Pages

Thursday, July 21, 2011

Give us this day our Daily Bread

I am up to my elbows in flour this week - Daily Bread Cooking Camp is underway and I'm feeling incredibly blessed to get to help kids connect with God through this experience. And to watch them grow in big and small ways is worth every minute of work.  I have seen:

  • Campers looking out for each other and making sure that everyone gets a turn.
  • Campers rebuking one another for "labeling" during Bible Study.
  • Kids with special needs or circumstances finding a safe place in the group.
  • Jesus coming alive in story and conversation.
  • Campers discovering that they like a food they had previously rejected.
  • Counselors inspiring admiration in campers, and in each other.
  • Campers genuinely sharing themselves and their lives with each other.
  • Kids with special needs or circumstances bringing out compassion in others.
  • Counselors challenging campers and each other to reach a little further.
  • Kids riding a city bus for the first time and looking around in wide-eyed wonder.
  • Fierce negotiations about who gets to do what.
  • Families connecting around the camper's daily food connections.
  • Sharing and curiosity and joy and sadness and praise and rebuke - all rolled up into every day.
It is no wonder that Jesus comes to us at the table.  There is such richness in that simple context. Grab your kids and head for the kitchen.  There are miracles to be found and lessons about God to be learned there.  And while you're at it, boil a little water, throw in a little pasta, chop up a little produce and then gather around the table, give thanks and tell stories as you eat.  The kingdom of God is like a banquet!

Thursday, July 7, 2011

Word Power


Someone who recently retired shared with me that one of his ambitions in retirement was to 'read more poetry.' That got me to thinking about how long it's been since I actually read a little poetry, and about how some of the poetry that I've learned along the way flows through my thinking and attitudes. Some examples: 

You are a child of the universe,
no less than the trees and the stars;
you have a right to be here.
And whether or not it is clear to you,
no doubt the universe is unfolding as it should.
                                                      Desiderata
                                                      Max Ehrmann 

I remember how that fell on my ears when I first heard it in 7th grade or so.  I was (and am!) a child of the universe – not just of the small town I inhabited at that time - but of the whole universe. Wherever I go, I belong – not only belong but have a right to be there, and everything is unfolding according to a plan. It seems a little trite now. I wasn't very worldly back then – but I embraced my place in the universe and it helped shape me.
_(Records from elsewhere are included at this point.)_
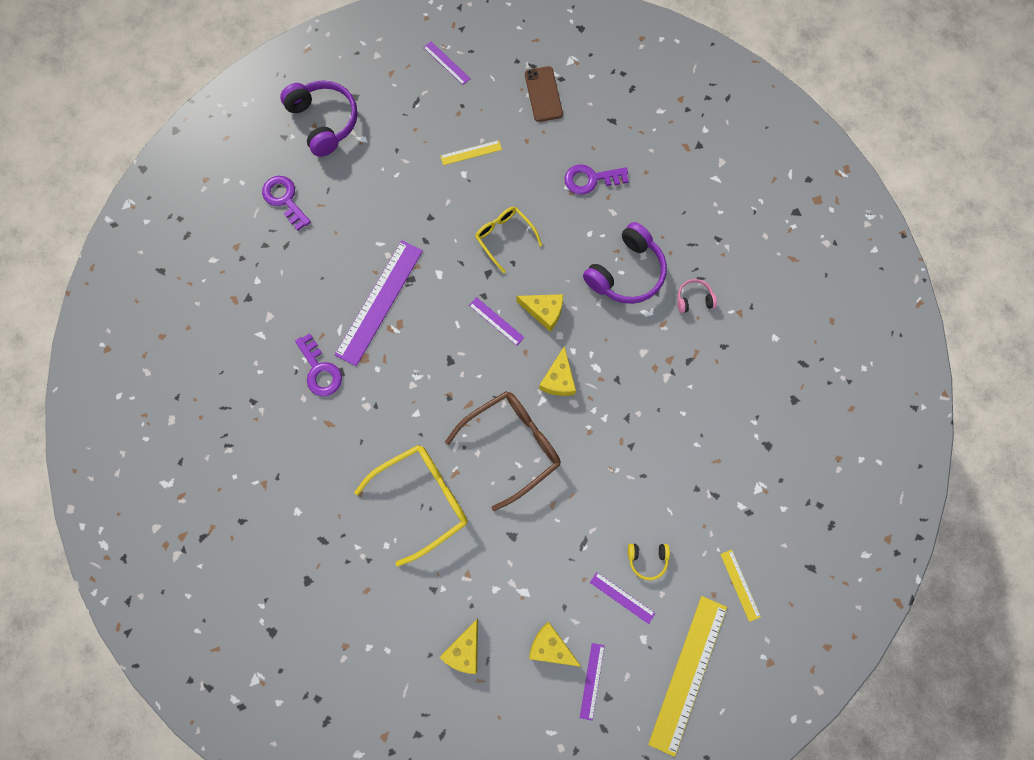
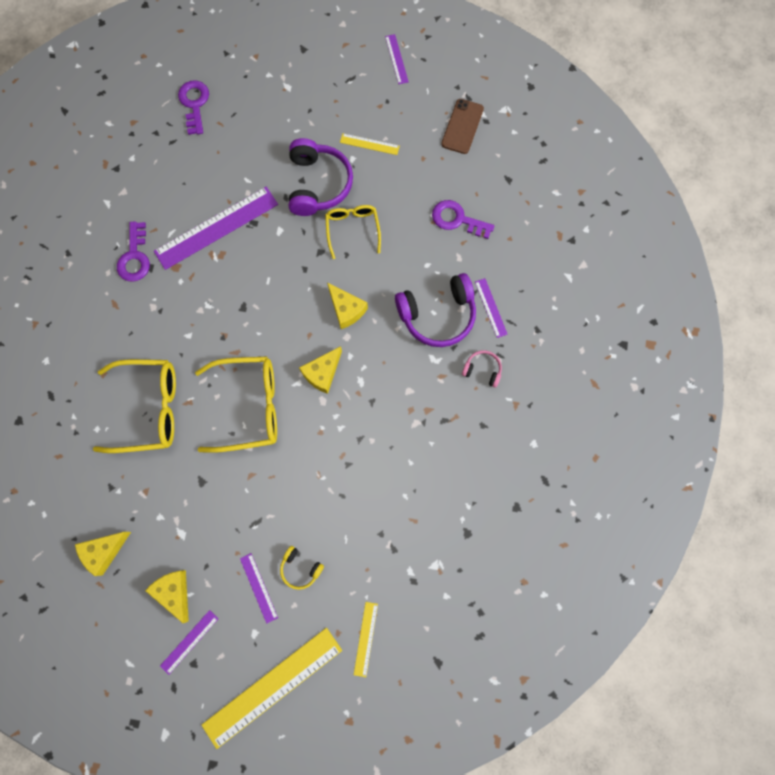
camera: 30 degrees right, 0 degrees up
purple headphones [280,80,358,157] -> purple headphones moved to [289,138,353,216]
brown glasses [445,391,561,511] -> yellow glasses [195,357,277,453]
purple ruler [469,297,525,346] -> purple ruler moved to [475,278,508,338]

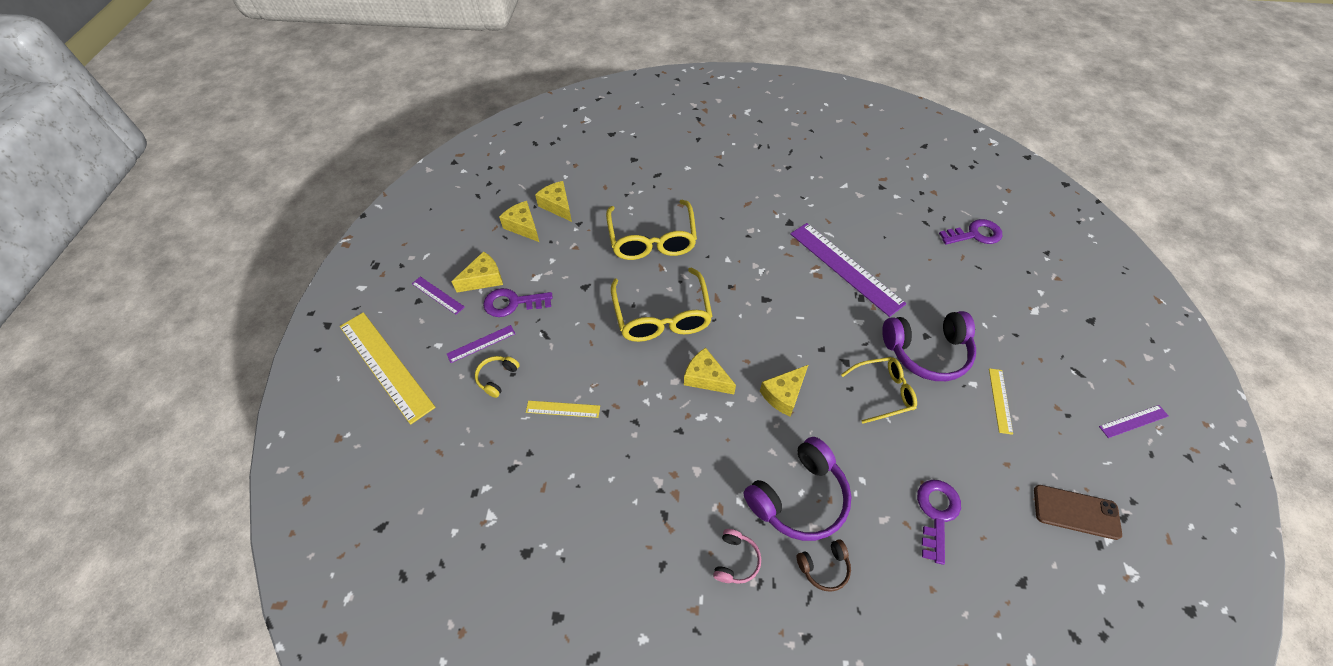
camera: 85 degrees right, 20 degrees down
purple key [117,221,150,282] -> purple key moved to [483,288,553,317]
yellow ruler [354,602,378,677] -> yellow ruler moved to [526,401,600,418]
purple headphones [395,273,476,347] -> purple headphones turned 105 degrees counterclockwise [744,437,852,541]
purple ruler [475,278,508,338] -> brown headphones [796,539,851,592]
none -> yellow cheese [535,181,572,222]

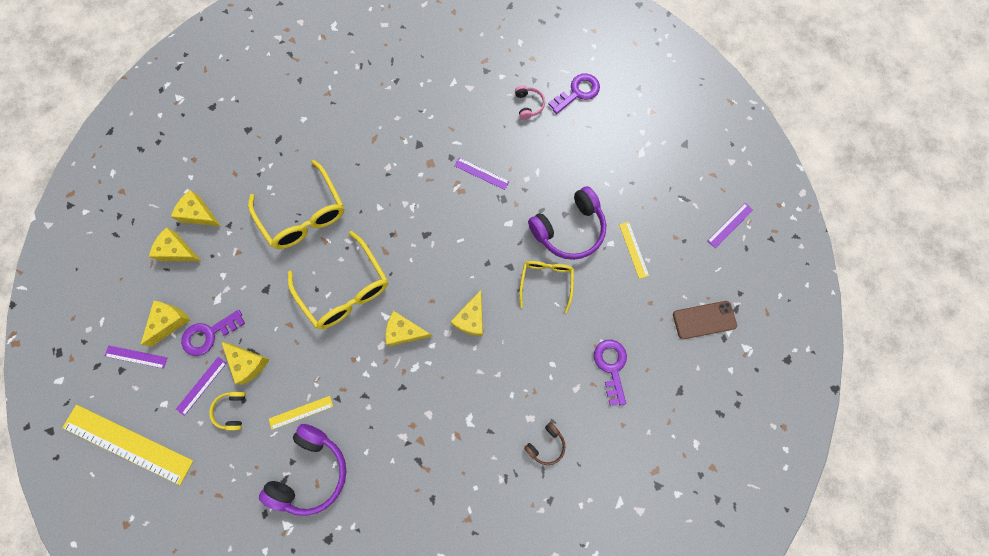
camera: 25 degrees left, 20 degrees up
pink headphones [713,529,761,584] -> pink headphones moved to [515,85,545,120]
purple headphones [744,437,852,541] -> purple headphones moved to [259,424,347,516]
purple ruler [790,223,906,317] -> purple ruler [454,158,509,190], size x0.47
yellow glasses [841,357,917,424] -> yellow glasses turned 45 degrees counterclockwise [519,261,574,313]
none -> yellow cheese [221,342,270,385]

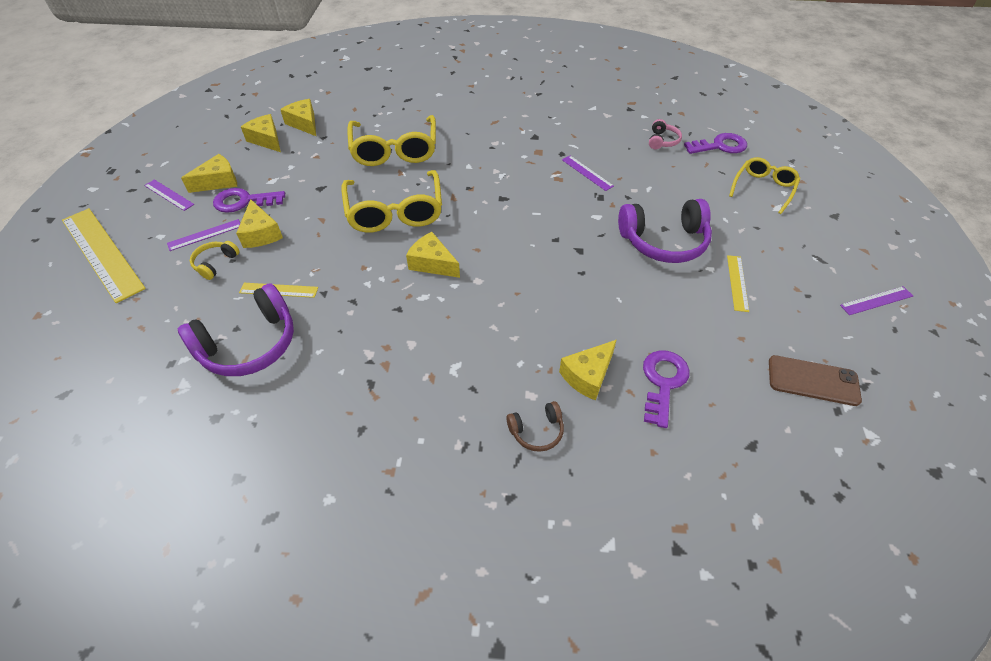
camera: 25 degrees right, 25 degrees down
yellow cheese [450,290,483,336] -> yellow cheese moved to [559,340,617,401]
yellow glasses [519,261,574,313] -> yellow glasses moved to [729,157,800,214]

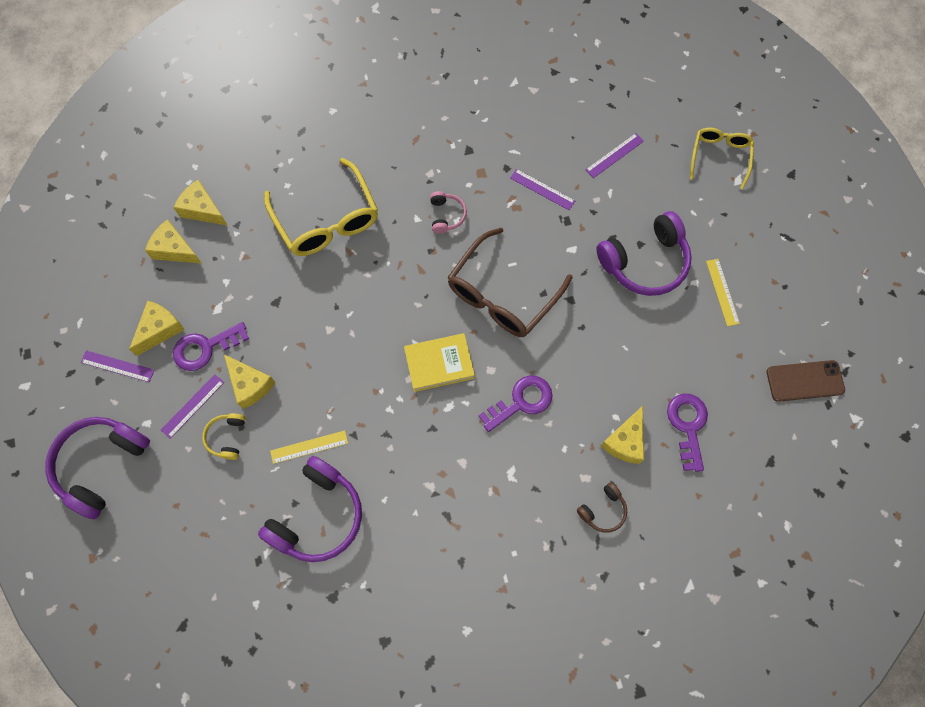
camera: 20 degrees left, 20 degrees up
yellow ruler [62,208,146,303] -> purple headphones [45,417,150,519]
yellow glasses [342,170,442,233] -> none
yellow cheese [406,232,460,278] -> yellow book [404,333,475,392]
pink headphones [649,119,682,149] -> pink headphones moved to [430,191,467,234]
purple key [684,133,747,154] -> purple key moved to [479,375,552,432]
purple ruler [840,286,913,315] -> purple ruler moved to [586,133,644,178]
none -> brown glasses [448,228,572,337]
A second poem also resonates throughout my life in a pattern that everyone who knows me will recognize:

Two roads diverged in a wood, and I,
I took the one less traveled by,
And that has made all the difference. 
                                                     The Road Less Traveled
                                                      Robert Frost

Thank you Robert Frost for helping me understand that there are decision points along the way and sometimes all we can do is choose – we can't foresee how “way leads on to way” and we can't go back for a do-over. So I have followed the poet down the less traveled roads and indeed, it “has made all the difference.”
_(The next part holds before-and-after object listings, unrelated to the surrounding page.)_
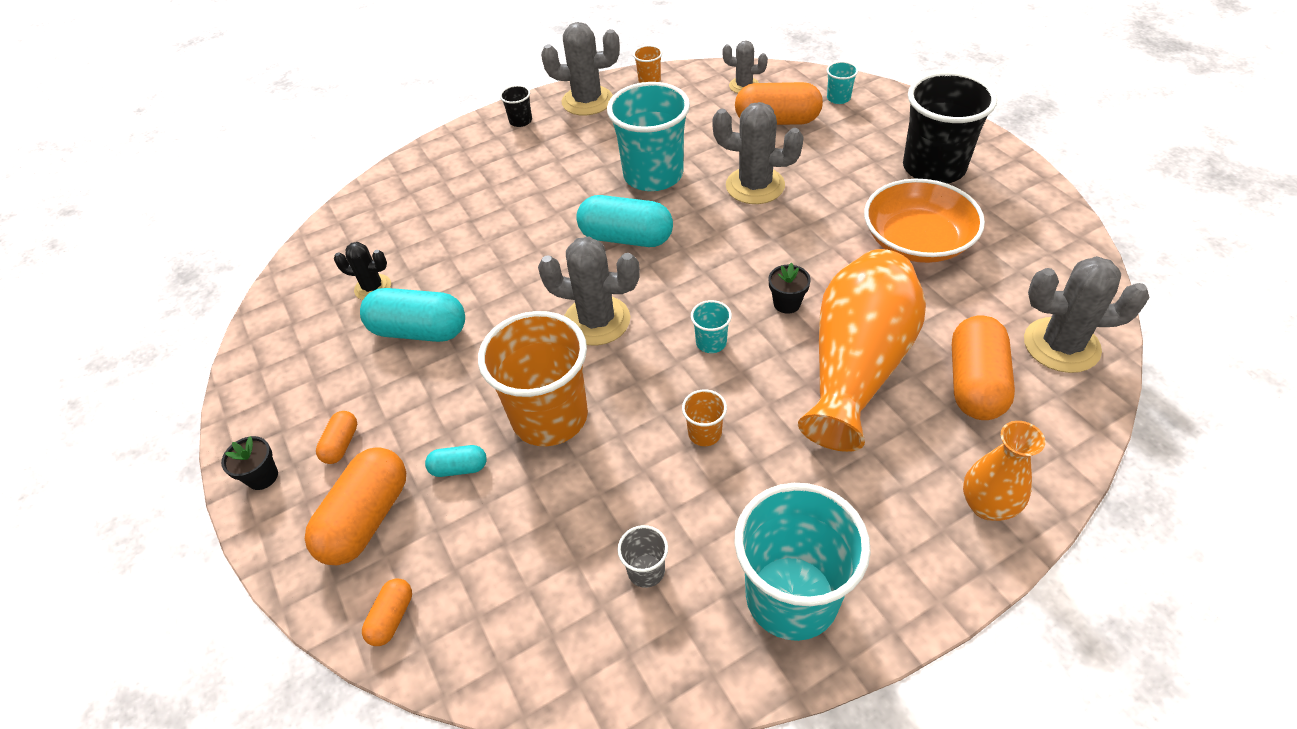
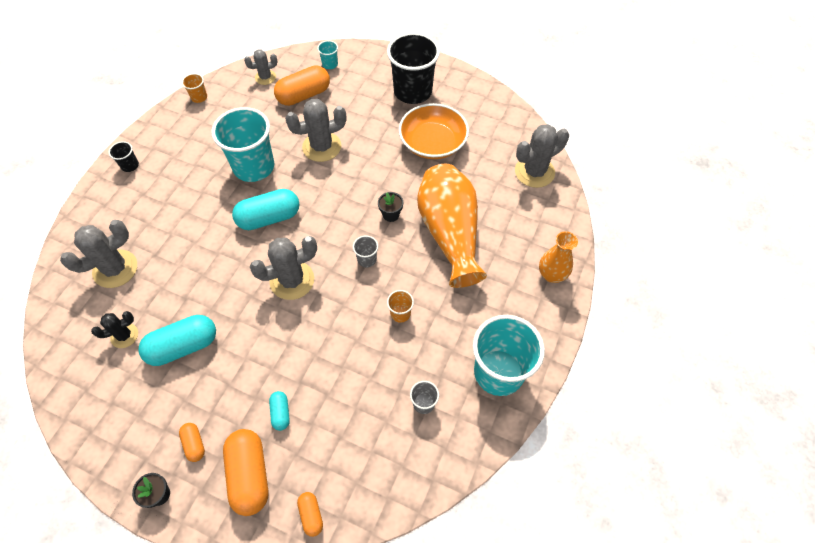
camera: 40 degrees left, 10 degrees up
turquoise capsule [425,445,487,477] -> turquoise capsule turned 60 degrees counterclockwise [269,391,290,431]
orange cup [478,311,588,446] -> none
grey cactus [541,22,620,116] -> grey cactus moved to [60,220,137,288]
turquoise cup [691,300,732,353] -> grey cup [353,235,378,267]
orange capsule [952,315,1015,420] -> none

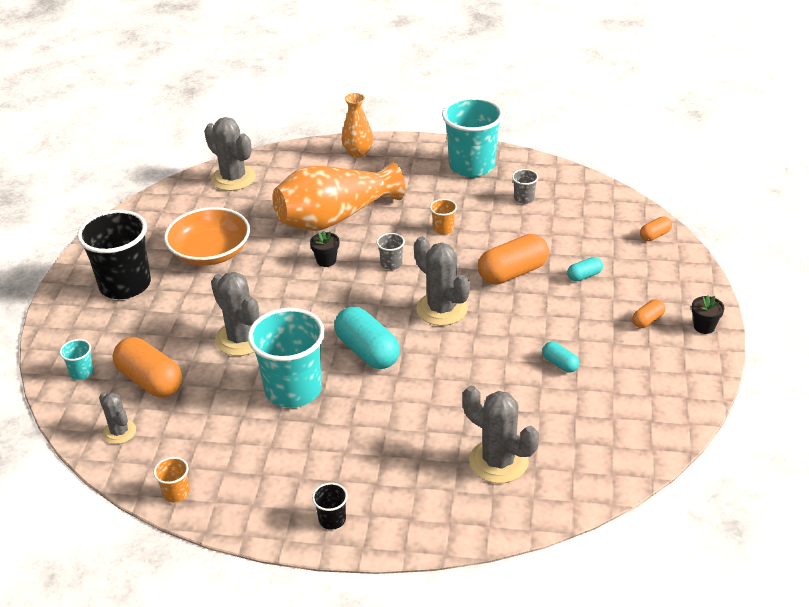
camera: 105 degrees left, 20 degrees down
black cactus [91,311,138,348] -> none
turquoise capsule [139,315,216,366] -> turquoise capsule [542,342,579,373], size x0.50
orange capsule [223,429,268,516] -> orange capsule moved to [478,234,549,285]

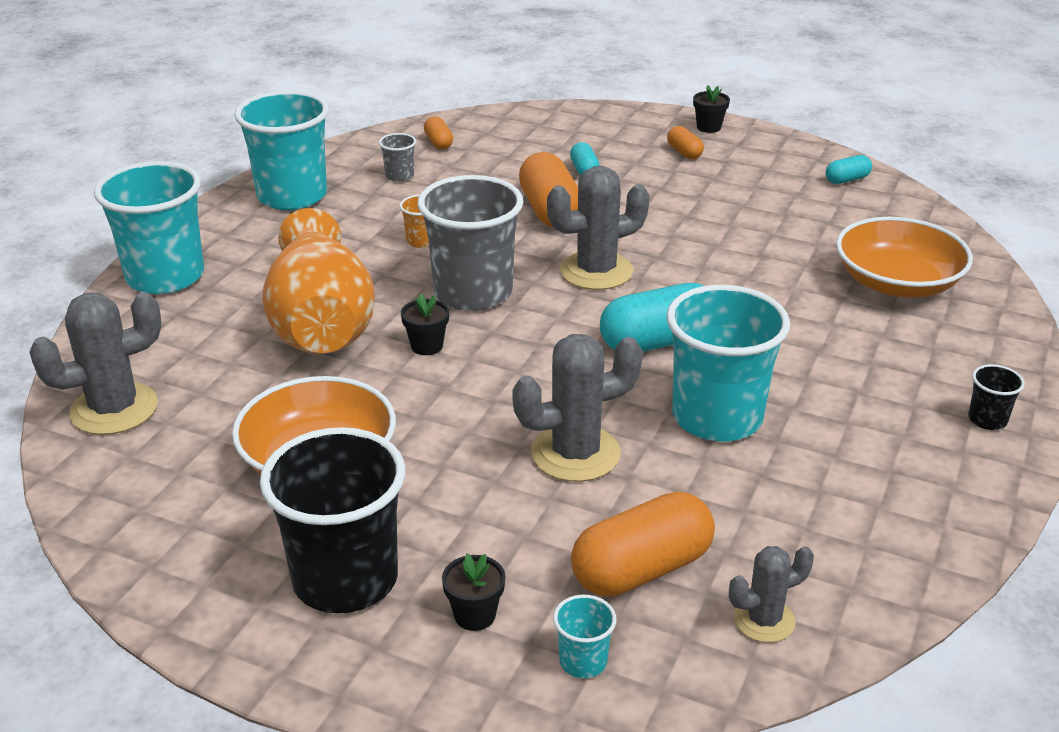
camera: 75 degrees left, 5 degrees down
orange cup [154,457,190,503] -> none
orange vase [341,93,373,158] -> turquoise cup [94,161,204,294]
grey cup [376,233,405,270] -> grey cup [418,175,523,311], size x2.36
grey cactus [463,386,539,483] -> orange bowl [836,217,973,298]
turquoise capsule [542,342,579,373] -> turquoise capsule moved to [826,155,872,184]
orange capsule [640,216,672,241] -> orange capsule moved to [424,116,453,149]
none -> black flower pot [442,553,505,631]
So parents – I challenge you to dig around in your memory banks and see if there is poetry that has shaped you. It may have come to you in song lyrics or bumper stickers but there are words that have shaped you into the parent you have become. And you are, probably, reading things to your children that are shaping them. If you think you aren't, may I suggest: 

Listen to the Mustn'ts,child,
Listen to the Don'ts
Listen to the Shouldn'ts
The Impossibles, the Won'ts
Listen to the Never Haves,
Then listen close to me --
Anything can happen, child,
Anything can be.
                                                    Anything Can Happen
                                                    Shel Silverstein

Bless your children with the promise of the future, not the restraints of fear. Share your formative poetry and tell them how it has shaped you. And, by the way, read it aloud! That's the only way they can really recognize good poetry.